Don't understand what's going on here...

Kubernetes deployment does not perform a rolling update when using a single replica

I modified the deployment config (production.yaml), changing the container image value.
I then ran this: kubectl replace -f production.yaml.
While this occurred, my service did not appear to be responding, in addition:
kubectl get pods:
wordpress-2105335096-dkrvg 3/3 Running 0 47s
a while later... :
wordpress-2992233824-l4287 3/3 Running 0 14s
a while later... :
wordpress-2992233824-l4287 0/3 ContainerCreating 0 7s
It seems it has terminated the previous pod before the new pod is Running... Why?
produciton.yaml:
apiVersion: extensions/v1beta1
kind: Deployment
metadata:
name: wordpress
labels:
app: wordpress
spec:
replicas: 1
selector:
matchLabels:
app: wordpress
template:
metadata:
labels:
app: wordpress
spec:
terminationGracePeriodSeconds: 30
containers:
- image: eu.gcr.io/abcxyz/wordpress:deploy-1502463532
name: wordpress
imagePullPolicy: "Always"
env:
- name: WORDPRESS_HOST
value: localhost
- name: WORDPRESS_DB_USERNAME
valueFrom:
secretKeyRef:
name: cloudsql-db-credentials
key: username
volumeMounts:
- name: wordpress-persistent-storage
mountPath: /var/www/html
- image: eu.gcr.io/abcxyz/nginx:deploy-1502463532
name: nginx
imagePullPolicy: "Always"
ports:
- containerPort: 80
name: nginx
volumeMounts:
- name: wordpress-persistent-storage
mountPath: /var/www/html
- image: gcr.io/cloudsql-docker/gce-proxy:1.09
name: cloudsql-proxy
command: ["/cloud_sql_proxy", "--dir=/cloudsql",
"-instances=abcxyz:europe-west1:wordpressdb2=tcp:3306",
"-credential_file=/secrets/cloudsql/credentials.json"]
volumeMounts:
- name: cloudsql-instance-credentials
mountPath: /secrets/cloudsql
readOnly: true
- name: ssl-certs
mountPath: /etc/ssl/certs
- name: cloudsql
mountPath: /cloudsql
volumes:
- name: wordpress-persistent-storage
gcePersistentDisk:
pdName: wordpress-disk
fsType: ext4
- name: cloudsql-instance-credentials
secret:
secretName: cloudsql-instance-credentials
- name: ssl-certs
hostPath:
path: /etc/ssl/certs
- name: cloudsql
emptyDir:
I believe this behaviour is correct according to the Kubernetes documentation.
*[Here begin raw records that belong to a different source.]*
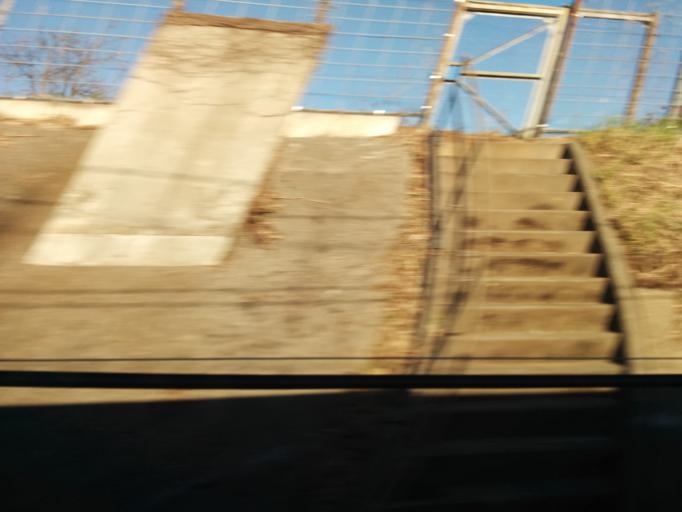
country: JP
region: Kanagawa
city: Minami-rinkan
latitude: 35.4274
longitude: 139.4543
Assuming you specify n replicas for a deployment, the following steps will be taken by Kubernetes when updating a deployment:
Terminate old pods, while ensuring that at least n - 1 total pods are up
Create new pods until a maximum of n + 1 total pods are up
As soon as new pods are up, go back to step 1 until n new pods are up
In your case n = 1, which means that in the first step, all old pods will be terminated.
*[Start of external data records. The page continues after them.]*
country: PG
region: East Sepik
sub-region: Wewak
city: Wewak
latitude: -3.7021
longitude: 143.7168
See Updating a Deployment for more information:
Deployment can ensure that only a certain number of Pods may be down while they are being updated. By default, it ensures that at least 1 less than the desired number of Pods are up (1 max unavailable).
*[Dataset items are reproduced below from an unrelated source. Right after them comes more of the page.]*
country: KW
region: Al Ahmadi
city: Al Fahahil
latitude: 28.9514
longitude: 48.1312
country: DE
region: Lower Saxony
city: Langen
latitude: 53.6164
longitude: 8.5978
Deployment can also ensure that only a certain number of Pods may be created above the desired number of Pods. By default, it ensures that at most 1 more than the desired number of Pods are up (1 max surge).
In a future version of Kubernetes, the defaults will change from 1-1 to 25%-25%.